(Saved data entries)

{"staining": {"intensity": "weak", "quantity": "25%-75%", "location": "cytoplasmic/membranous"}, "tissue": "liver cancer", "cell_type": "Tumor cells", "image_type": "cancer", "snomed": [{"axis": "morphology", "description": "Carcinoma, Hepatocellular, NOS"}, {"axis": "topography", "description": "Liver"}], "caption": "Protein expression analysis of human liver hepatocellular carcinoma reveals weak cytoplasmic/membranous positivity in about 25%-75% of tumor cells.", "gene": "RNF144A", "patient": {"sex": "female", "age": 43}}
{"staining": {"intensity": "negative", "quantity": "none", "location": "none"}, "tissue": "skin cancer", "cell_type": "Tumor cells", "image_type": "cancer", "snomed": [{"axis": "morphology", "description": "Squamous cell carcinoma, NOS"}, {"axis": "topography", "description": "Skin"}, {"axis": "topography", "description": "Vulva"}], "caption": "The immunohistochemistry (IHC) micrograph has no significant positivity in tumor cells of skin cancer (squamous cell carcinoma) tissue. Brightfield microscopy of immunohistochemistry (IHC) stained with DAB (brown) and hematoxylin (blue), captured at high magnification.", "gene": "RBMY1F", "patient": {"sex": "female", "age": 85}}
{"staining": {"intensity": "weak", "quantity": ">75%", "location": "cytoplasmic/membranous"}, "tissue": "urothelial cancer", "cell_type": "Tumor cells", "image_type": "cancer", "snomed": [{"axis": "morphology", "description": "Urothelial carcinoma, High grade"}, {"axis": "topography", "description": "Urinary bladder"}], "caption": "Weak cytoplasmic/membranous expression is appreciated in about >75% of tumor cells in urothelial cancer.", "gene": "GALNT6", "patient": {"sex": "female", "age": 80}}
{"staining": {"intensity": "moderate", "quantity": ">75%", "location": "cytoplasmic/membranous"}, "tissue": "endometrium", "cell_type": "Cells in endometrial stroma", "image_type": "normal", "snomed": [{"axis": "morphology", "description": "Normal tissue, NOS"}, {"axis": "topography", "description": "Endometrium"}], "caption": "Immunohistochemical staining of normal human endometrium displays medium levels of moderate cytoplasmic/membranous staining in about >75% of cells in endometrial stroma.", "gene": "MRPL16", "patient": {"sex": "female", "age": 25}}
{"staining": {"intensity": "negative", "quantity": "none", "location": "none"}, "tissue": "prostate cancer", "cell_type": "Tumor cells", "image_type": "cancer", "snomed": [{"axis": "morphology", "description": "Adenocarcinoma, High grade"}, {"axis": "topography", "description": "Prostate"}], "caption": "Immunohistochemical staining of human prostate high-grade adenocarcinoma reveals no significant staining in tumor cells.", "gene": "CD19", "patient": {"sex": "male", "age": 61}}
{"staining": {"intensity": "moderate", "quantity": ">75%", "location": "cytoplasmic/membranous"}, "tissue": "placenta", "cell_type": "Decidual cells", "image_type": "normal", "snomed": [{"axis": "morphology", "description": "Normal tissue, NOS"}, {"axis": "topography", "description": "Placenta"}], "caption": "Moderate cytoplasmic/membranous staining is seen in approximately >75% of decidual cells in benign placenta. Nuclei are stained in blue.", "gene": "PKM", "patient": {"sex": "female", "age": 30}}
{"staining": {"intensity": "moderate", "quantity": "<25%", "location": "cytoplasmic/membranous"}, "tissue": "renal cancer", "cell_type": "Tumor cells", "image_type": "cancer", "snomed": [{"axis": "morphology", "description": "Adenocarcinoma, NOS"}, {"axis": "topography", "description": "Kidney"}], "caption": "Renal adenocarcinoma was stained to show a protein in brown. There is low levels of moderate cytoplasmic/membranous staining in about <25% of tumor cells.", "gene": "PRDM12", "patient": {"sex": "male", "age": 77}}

**Task prompt**: Up to and including the last line of the records above, print exactly every line from the one that contains "cytoplasmic/membranous staining is" onward.

**Written response**:
{"staining": {"intensity": "moderate", "quantity": ">75%", "location": "cytoplasmic/membranous"}, "tissue": "placenta", "cell_type": "Decidual cells", "image_type": "normal", "snomed": [{"axis": "morphology", "description": "Normal tissue, NOS"}, {"axis": "topography", "description": "Placenta"}], "caption": "Moderate cytoplasmic/membranous staining is seen in approximately >75% of decidual cells in benign placenta. Nuclei are stained in blue.", "gene": "PKM", "patient": {"sex": "female", "age": 30}}
{"staining": {"intensity": "moderate", "quantity": "<25%", "location": "cytoplasmic/membranous"}, "tissue": "renal cancer", "cell_type": "Tumor cells", "image_type": "cancer", "snomed": [{"axis": "morphology", "description": "Adenocarcinoma, NOS"}, {"axis": "topography", "description": "Kidney"}], "caption": "Renal adenocarcinoma was stained to show a protein in brown. There is low levels of moderate cytoplasmic/membranous staining in about <25% of tumor cells.", "gene": "PRDM12", "patient": {"sex": "male", "age": 77}}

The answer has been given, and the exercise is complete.